Design Academy Eindhoven
Yoon Seok-hyeon graduated from Design Academy Eindhoven in 2019. The innovative use of the traditional Ott lacquer technique earned Yoon the René Smeets Award for the best Bachelor of Arts project. He received a talent development grant from the Stimuleringsfonds Creatieve Industrie for his Ott series. The South Korean designer works from his studio in Eindhoven. Materials and objects in his surroundings inspire his design projects: ‘I observe and analyse them and try to make the link to design, environment, society and industry.’ This exhibition by Yoon Seok-hyeon is supported by the Stimuleringsfonds.

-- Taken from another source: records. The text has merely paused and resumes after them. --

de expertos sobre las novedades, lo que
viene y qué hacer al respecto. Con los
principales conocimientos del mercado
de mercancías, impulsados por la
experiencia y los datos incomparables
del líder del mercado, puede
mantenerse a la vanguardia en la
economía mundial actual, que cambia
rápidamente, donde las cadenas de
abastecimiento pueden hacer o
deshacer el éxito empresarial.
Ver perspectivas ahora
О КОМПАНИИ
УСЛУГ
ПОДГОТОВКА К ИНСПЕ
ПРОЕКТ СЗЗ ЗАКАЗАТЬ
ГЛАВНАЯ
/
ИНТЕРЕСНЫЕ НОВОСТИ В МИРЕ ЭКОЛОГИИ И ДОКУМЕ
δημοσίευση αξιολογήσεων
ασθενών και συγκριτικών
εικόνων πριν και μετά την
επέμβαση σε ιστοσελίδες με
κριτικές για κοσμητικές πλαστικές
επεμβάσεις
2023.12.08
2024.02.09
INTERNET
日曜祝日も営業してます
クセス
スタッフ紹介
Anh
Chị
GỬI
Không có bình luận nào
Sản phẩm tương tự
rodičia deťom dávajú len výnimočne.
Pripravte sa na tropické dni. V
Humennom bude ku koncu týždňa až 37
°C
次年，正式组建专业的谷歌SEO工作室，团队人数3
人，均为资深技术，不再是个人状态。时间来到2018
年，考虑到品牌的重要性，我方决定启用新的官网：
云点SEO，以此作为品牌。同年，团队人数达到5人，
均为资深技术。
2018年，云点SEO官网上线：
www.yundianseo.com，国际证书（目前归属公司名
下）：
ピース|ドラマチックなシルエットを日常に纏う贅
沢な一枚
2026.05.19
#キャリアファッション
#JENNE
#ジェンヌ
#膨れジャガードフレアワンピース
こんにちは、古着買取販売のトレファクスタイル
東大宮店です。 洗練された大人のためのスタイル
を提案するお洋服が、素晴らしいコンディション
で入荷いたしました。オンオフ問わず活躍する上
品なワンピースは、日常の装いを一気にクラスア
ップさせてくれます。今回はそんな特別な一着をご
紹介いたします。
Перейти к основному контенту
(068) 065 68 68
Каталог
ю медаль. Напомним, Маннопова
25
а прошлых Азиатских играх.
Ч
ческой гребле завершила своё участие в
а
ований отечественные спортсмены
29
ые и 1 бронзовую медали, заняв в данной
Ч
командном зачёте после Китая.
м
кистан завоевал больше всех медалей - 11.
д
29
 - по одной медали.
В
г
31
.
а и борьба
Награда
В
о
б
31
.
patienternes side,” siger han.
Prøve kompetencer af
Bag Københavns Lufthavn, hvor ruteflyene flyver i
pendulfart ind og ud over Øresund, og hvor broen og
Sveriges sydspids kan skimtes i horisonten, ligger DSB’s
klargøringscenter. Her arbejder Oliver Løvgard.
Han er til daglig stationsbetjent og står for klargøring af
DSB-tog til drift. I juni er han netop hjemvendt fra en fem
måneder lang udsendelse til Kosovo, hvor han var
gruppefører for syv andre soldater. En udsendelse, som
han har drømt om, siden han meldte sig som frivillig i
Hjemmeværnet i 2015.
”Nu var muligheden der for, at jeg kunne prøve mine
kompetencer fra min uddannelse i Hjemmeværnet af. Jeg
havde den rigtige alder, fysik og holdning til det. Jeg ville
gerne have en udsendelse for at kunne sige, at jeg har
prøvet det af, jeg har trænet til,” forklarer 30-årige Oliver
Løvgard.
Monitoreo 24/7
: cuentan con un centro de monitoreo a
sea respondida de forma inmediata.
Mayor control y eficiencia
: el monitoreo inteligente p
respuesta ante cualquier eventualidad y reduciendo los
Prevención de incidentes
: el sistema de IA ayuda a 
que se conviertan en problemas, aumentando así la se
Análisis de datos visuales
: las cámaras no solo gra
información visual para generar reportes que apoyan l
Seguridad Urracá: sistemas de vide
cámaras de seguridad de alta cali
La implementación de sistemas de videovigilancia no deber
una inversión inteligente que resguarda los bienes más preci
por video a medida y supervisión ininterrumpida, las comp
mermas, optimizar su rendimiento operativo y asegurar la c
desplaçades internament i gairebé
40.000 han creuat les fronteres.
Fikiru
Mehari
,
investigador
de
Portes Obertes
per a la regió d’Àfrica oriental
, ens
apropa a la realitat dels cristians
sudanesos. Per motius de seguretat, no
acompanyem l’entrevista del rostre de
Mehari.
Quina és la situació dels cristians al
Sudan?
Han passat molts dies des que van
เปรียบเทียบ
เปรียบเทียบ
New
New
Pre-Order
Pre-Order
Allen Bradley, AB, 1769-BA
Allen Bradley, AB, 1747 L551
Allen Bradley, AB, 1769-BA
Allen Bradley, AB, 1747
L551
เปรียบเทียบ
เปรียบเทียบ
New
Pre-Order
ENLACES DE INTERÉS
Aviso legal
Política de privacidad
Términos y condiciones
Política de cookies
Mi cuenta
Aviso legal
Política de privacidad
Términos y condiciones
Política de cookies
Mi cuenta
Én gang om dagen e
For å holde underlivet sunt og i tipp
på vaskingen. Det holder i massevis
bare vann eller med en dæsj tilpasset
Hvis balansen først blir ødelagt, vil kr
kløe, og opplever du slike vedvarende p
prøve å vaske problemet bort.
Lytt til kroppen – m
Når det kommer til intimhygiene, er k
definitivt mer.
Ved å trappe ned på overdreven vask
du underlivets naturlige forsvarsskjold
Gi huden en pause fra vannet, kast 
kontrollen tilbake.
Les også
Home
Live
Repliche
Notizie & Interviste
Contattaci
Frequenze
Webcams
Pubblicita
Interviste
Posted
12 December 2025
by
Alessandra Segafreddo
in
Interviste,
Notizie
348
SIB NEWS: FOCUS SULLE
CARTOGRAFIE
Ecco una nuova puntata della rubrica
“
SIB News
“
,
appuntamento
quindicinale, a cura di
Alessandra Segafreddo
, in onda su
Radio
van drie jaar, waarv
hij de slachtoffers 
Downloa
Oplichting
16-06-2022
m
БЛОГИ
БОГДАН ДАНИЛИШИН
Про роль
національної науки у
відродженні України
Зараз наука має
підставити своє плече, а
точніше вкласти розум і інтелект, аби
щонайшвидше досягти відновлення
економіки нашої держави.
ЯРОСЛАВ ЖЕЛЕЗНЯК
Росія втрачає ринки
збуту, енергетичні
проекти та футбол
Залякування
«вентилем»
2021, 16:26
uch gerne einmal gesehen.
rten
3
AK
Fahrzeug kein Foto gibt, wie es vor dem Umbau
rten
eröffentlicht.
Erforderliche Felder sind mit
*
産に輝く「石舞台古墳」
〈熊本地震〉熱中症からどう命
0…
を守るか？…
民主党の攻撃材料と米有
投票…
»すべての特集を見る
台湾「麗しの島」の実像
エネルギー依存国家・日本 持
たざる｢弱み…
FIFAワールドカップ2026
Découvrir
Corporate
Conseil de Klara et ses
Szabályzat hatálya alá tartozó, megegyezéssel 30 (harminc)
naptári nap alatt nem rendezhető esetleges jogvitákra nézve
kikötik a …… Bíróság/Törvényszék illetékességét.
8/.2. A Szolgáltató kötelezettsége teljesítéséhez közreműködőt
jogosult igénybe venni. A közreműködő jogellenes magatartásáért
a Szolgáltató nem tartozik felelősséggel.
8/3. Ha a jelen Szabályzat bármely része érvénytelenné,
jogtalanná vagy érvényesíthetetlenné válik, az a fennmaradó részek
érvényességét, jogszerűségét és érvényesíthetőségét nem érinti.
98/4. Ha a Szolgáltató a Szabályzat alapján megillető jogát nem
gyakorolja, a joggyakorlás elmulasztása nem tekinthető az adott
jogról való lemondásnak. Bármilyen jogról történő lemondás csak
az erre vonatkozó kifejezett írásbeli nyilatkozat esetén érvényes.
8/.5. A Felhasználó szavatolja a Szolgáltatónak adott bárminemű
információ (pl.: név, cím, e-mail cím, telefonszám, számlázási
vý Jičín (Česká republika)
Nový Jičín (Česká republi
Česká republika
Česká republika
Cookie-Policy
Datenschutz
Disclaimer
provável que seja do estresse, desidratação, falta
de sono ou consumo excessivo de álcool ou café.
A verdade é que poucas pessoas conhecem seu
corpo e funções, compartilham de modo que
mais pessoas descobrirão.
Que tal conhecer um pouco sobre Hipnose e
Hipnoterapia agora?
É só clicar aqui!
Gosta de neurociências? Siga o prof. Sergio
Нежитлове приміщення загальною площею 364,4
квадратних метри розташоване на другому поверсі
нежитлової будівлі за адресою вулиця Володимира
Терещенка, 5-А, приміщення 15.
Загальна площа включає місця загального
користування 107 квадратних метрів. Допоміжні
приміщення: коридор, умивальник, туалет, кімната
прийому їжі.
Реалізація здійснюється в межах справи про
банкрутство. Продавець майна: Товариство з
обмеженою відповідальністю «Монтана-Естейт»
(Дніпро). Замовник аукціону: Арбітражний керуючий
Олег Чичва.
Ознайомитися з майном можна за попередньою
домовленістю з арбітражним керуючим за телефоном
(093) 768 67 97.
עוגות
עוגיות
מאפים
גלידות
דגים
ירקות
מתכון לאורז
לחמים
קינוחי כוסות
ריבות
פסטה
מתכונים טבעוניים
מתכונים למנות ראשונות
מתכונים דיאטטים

Korea year in the Princessehof
This autumn, the Princessehof will be devoted to South Korea. In addition to the design exhibition by Yoon Seok-Hyeon, MeekYoung Shin will be showing work in a new EKWC@Princessehof exhibition. The museum’s extensive autumn exhibition also revolves around Korea: visitors will discover Korea’s rich past and age-old culture through themes such as food culture, ideals of beauty and rituals. The enchanting celadon from the Goryeo dynasty (918-1392), pure white porcelain from the Joseon period (1392-1897), musical instruments and costumes, are interspersed with works by contemporary artists Yee Sookyung (1963), Juree Kim (1980) and Kyung-Jin Cho (1987), who underscore the enduring importance of ceramics in South Korea to this day. Treasures from the National Museum of Korea in Seoul will travel to Leeuwarden especially for the exhibition This is the first time they will be exhibited in the Netherlands. The Princessehof is creating this new exhibition with a sounding board group consisting of Dutch Koreans and Korea specialists.

The exhibition is also a perfect opportunity to celebrate the 60th anniversary of trade relations between the Netherlands and South Korea.